ASEAN Guide on AI Governance and Ethics
AI governance guide adopted by all 10 ASEAN member states, drafted under Singapore's leadership, with IMDA serving as secretariat.
The ASEAN Guide on AI Governance and Ethics was drafted under Singapore's leadership and formally adopted by the ASEAN Digital Ministers Meeting in February 2024 across all 10 member states. The guide is built directly on Singapore's Model AI Governance Framework — effectively the "regionalised version" of Singapore's governance template. Coverage includes: organisational governance, data governance, AI system lifecycle management, human-in-the-loop, and risk tiering. Singapore continues to hold the secretariat function through the ASEAN Working Group on AI Governance (WG-AI). This is a key lever in Singapore's strategy — turning its domestic governance standard into the regional default, so that **foreign capital deploying AI in Southeast Asia naturally operates within boundaries defined by Singapore**. Extension: the 2026 ASEAN Hanoi Declaration further deepens digital ministerial cooperation.
Responsible AI in the Military Domain (REAIM) Seoul Summit
One of five co-hosts of the REAIM Seoul Summit, putting responsible military AI on the international agenda.
The Responsible AI in the Military Domain (REAIM) Seoul Summit 2024 is the second edition in the REAIM series. As one of five co-hosts (alongside South Korea, the Netherlands, the UK, and Kenya), Singapore helped place the responsible use of military AI on the international agenda. The Summit adopted the Blueprint for Action — the first multilateral document to translate military AI governance into operational steps, covering: the position of humans in the command chain, the boundaries of autonomous weapons, the application of international humanitarian law to AI decision-making, and cross-border trust-building mechanisms. Singapore also chairs the REAIM Asia Regional Consultations, extending the dialogue across Southeast Asia. This is a flagship move in Singapore's "governance neutral zone" positioning, intervening on the most sensitive AI topic (military AI) — not through hard power, but through rule-drafting authority.
International Scientific Exchange on AI Safety
Global AI safety scientific exchange convened alongside ICLR — now in its second edition — and the incubation platform for the Singapore Consensus.
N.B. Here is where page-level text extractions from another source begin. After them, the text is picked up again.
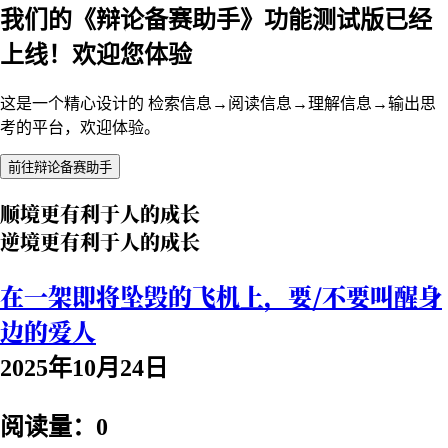
我们的《辩论备赛助手》功能测试版已经
上线！欢迎您体验
这是一个精心设计的 检索信息→阅读信息→理解信息→输出思
考的平台，欢迎体验。
前往辩论备赛助手
顺境更有利于人的成长
逆境更有利于人的成长
在一架即将坠毁的飞机上，要/不要叫醒身
边的爱人
2025年10月24日
阅读量：0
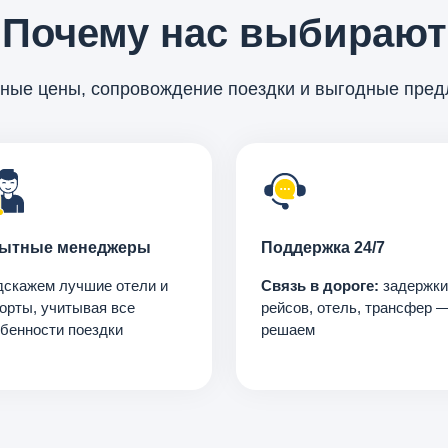
Почему нас выбирают
ные цены, сопровождение поездки и выгодные пре
ытные менеджеры
Поддержка 24/7
скажем лучшие отели и
Связь в дороге:
задержки
орты, учитывая все
рейсов, отель, трансфер 
бенности поездки
решаем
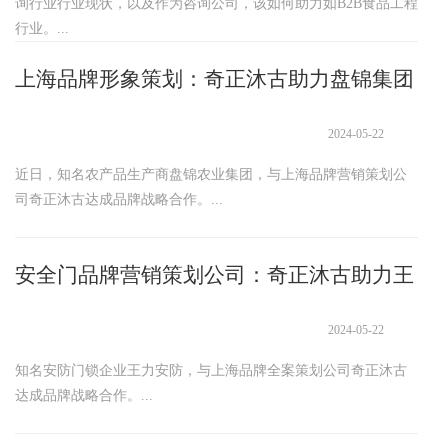
询行业行业现状，以及作为咨询公司，该如何助力如B2B食品工程
行业。...
上海品牌形象策划：奇正沐古助力盘锦集团
2024-05-22
近日，知名农产品生产商盘锦农业集团，与上海品牌营销策划公
司奇正沐古达成品牌战略合作。...
安全门品牌营销策划公司：奇正沐古助力王
力安防
2024-05-22
知名安防门锁企业王力安防，与上海品牌全案策划公司奇正沐古
达成品牌战略合作。...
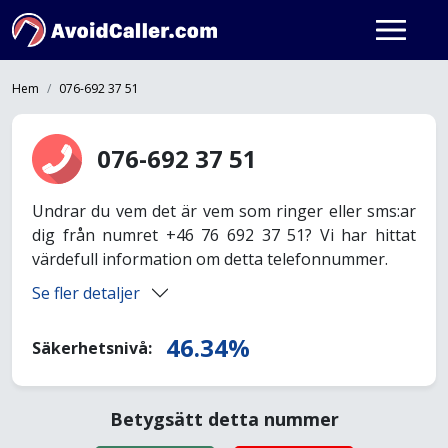
Hem
076-692 37 51
076-692 37 51
Undrar du vem det är vem som ringer eller sms:ar
dig från numret +46 76 692 37 51? Vi har hittat
värdefull information om detta telefonnummer.
Se fler detaljer
46.34%
Säkerhetsnivå:
Betygsätt detta nummer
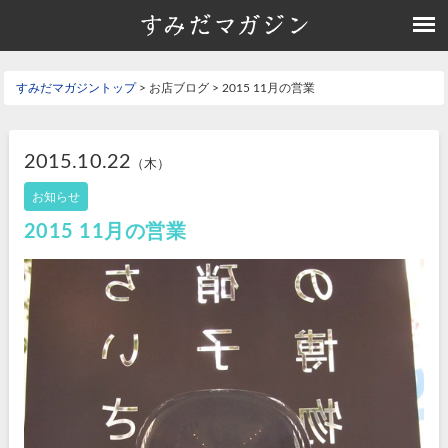
すみだマガジントップ
> お店ブログ > 2015 11月の営業
2015.10.22
（木）
お知らせ
2015 11月の営業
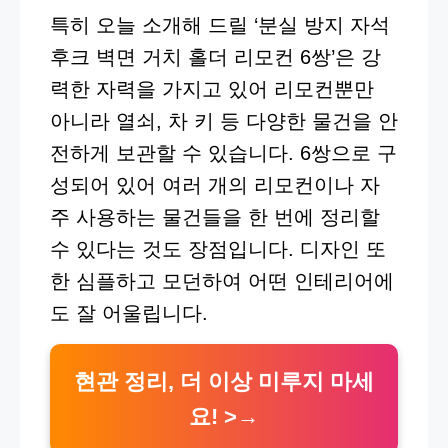
특히 오늘 소개해 드릴 ‘분실 방지 자석
후크 벽면 거치 홀더 리모컨 6쌍’은 강
력한 자력을 가지고 있어 리모컨뿐만
아니라 열쇠, 차 키 등 다양한 물건을 안
전하게 보관할 수 있습니다. 6쌍으로 구
성되어 있어 여러 개의 리모컨이나 자
주 사용하는 물건들을 한 번에 정리할
수 있다는 것도 장점입니다. 디자인 또
한 심플하고 모던하여 어떤 인테리어에
도 잘 어울립니다.
현관 정리, 더 이상 미루지 마세
요! >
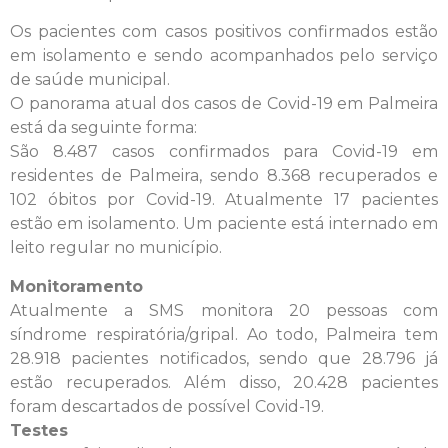
Os pacientes com casos positivos confirmados estão
em isolamento e sendo acompanhados pelo serviço
de saúde municipal.
O panorama atual dos casos de Covid-19 em Palmeira
está da seguinte forma:
São 8.487 casos confirmados para Covid-19 em
residentes de Palmeira, sendo 8.368 recuperados e
102 óbitos por Covid-19. Atualmente 17 pacientes
estão em isolamento. Um paciente está internado em
leito regular no município.
Monitoramento
Atualmente a SMS monitora 20 pessoas com
síndrome respiratória/gripal. Ao todo, Palmeira tem
28.918 pacientes notificados, sendo que 28.796 já
estão recuperados. Além disso, 20.428 pacientes
foram descartados de possível Covid-19.
Testes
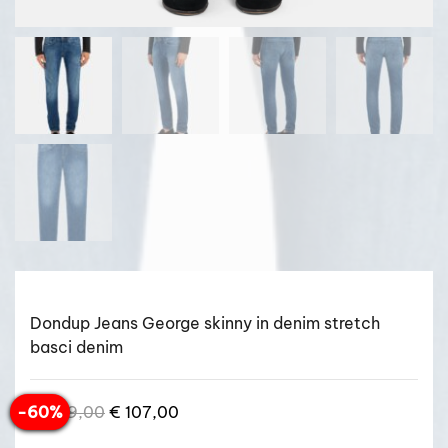
Dondup Jeans George skinny in denim stretch
basci denim
Il
Il
-60%
€
269,00
€
107,00
prezzo
prezzo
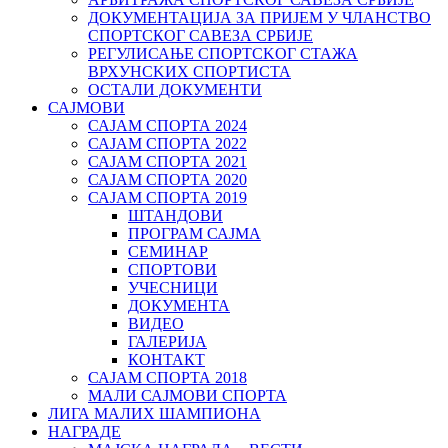
ДОКУМЕНТАЦИЈА ЗА ПРИЈЕМ У ЧЛАНСТВО
СПОРТСКОГ САВЕЗА СРБИЈЕ
РЕГУЛИСАЊЕ СПОРТСKОГ СТАЖА
ВРХУНСKИХ СПОРТИСТА
ОСТАЛИ ДОКУМЕНТИ
САЈМОВИ
САЈАМ СПОРТА 2024
САЈАМ СПОРТА 2022
САЈАМ СПОРТА 2021
САЈАМ СПОРТА 2020
САЈАМ СПОРТА 2019
ШТАНДОВИ
ПРОГРАМ САЈМА
СЕМИНАР
СПОРТОВИ
УЧЕСНИЦИ
ДОКУМЕНТА
ВИДЕО
ГАЛЕРИЈА
КОНТАКТ
САЈАМ СПОРТА 2018
МАЛИ САЈМОВИ СПОРТА
ЛИГА МАЛИХ ШАМПИОНА
НАГРАДЕ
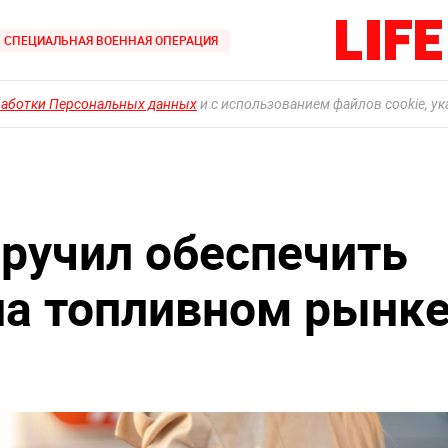
СПЕЦИАЛЬНАЯ ВОЕННАЯ ОПЕРАЦИЯ
работки Персональных данных
и с использованием файлов cookie, у
ручил обеспечить
на топливном рынк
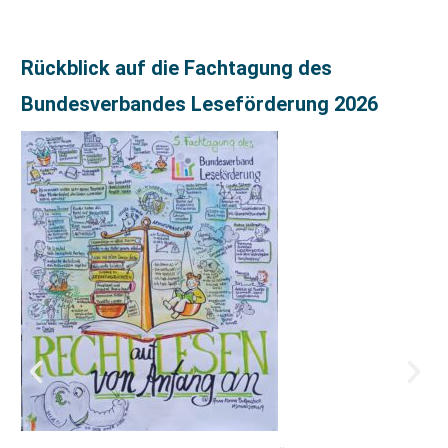
Rückblick auf die Fachtagung des
Bundesverbandes Leseförderung 2026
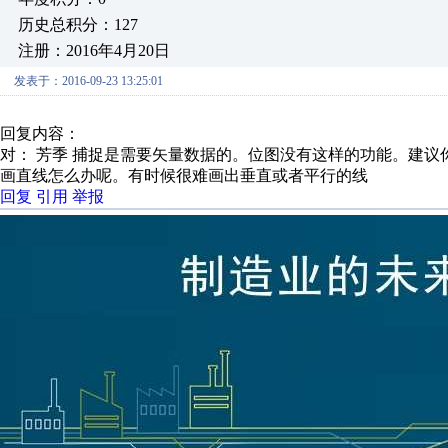
历史总积分：127
注册：2016年4月20日
发表于：2016-09-23 13:25:01
回复内容：
对： 芳季
捕捉是需要矢量数据的。位图没有这样的功能。建议你用
画直线怎么办呢。有时候很难画出垂直或者平行的线
回复
引用
举报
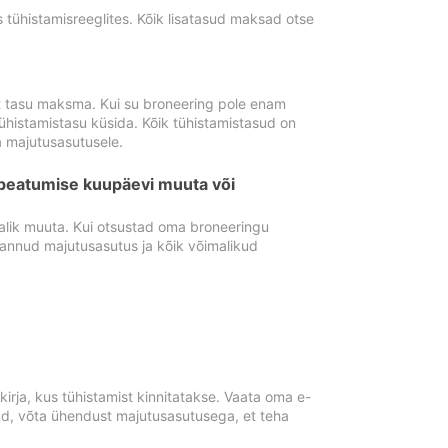
tühistamisreeglites. Kõik lisatasud maksad otse
st tasu maksma. Kui su broneering pole enam
ühistamistasu küsida. Kõik tühistamistasud on
 majutusasutusele.
peatumise kuupäevi muuta või
lik muuta. Kui otsustad oma broneeringu
pannud majutusasutus ja kõik võimalikud
rja, kus tühistamist kinnitatakse. Vaata oma e-
anud, võta ühendust majutusasutusega, et teha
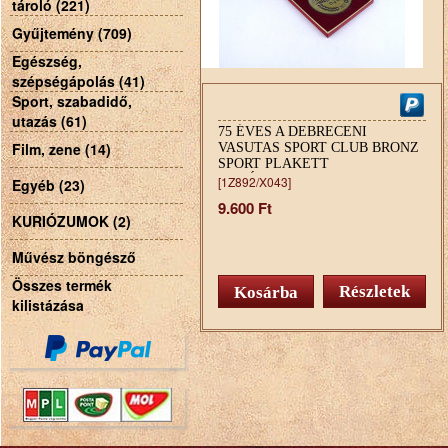
tároló (221)
Gyűjtemény (709)
Egészség,
szépségápolás (41)
Sport, szabadidő,
utazás (61)
75 ÉVES A DEBRECENI
Film, zene (14)
VASUTAS SPORT CLUB BRONZ
SPORT PLAKETT
EMLÉKPLAKETT
[1Z892/X043]
Egyéb (23)
9.600 Ft
KURIÓZUMOK (2)
Művész böngésző
Összes termék
Részletek
kilistázása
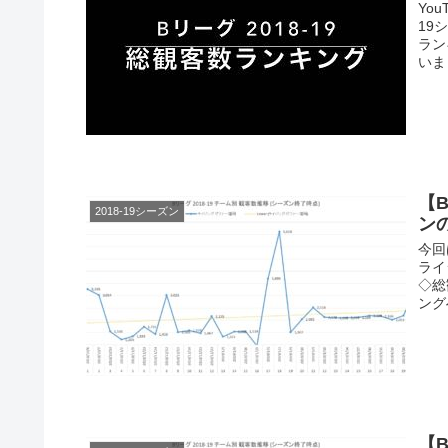
Yo
19
ラン
いま
【
2018-19シーズン
ン
今回
ライ
◇総
ング
【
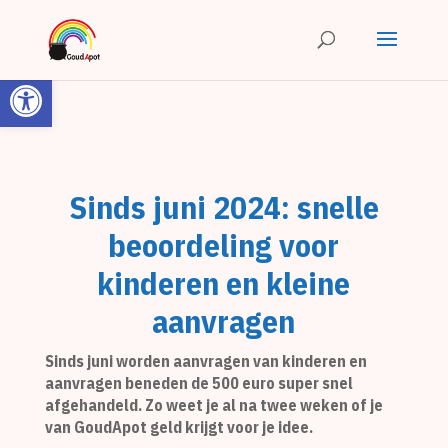
Toolbar openen
Sinds juni 2024: snelle
beoordeling voor
kinderen en kleine
aanvragen
Sinds juni worden aanvragen van kinderen en
aanvragen beneden de 500 euro super snel
afgehandeld. Zo weet je al na twee weken of je
van GoudApot geld krijgt voor je idee.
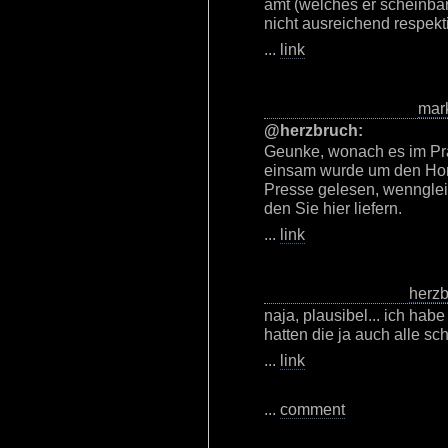
amt (welches er scheinbar
nicht ausreichend respektie
...
link
mar
@herzbruch:
Geunke, wonach es im Präs
einsam wurde um den Hors
Presse gelesen, wennglei
den Sie hier liefern.
...
link
herz
naja, plausibel... ich habe
hatten die ja auch alle sc
...
link
...
comment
The International Scientific Exchange on AI Safety (ISESEA) is co-hosted by IMDA and the Singapore AI Safety Institute, leveraging ICLR (the International Conference on Learning Representations) and convened annually in Singapore or in partner venues. ISESEA I in 2024 incubated the Singapore Consensus; ISESEA II in 2026 continues to refresh the consensus and extend research priorities. The conference is deliberately positioned as a three-way mix of "scientists + government + industry," avoiding the politicisation of purely diplomatic settings. This is the "soft entry point" of Singapore's international AI governance strategy — building depoliticised consensus through academic activity, then letting governments adopt it.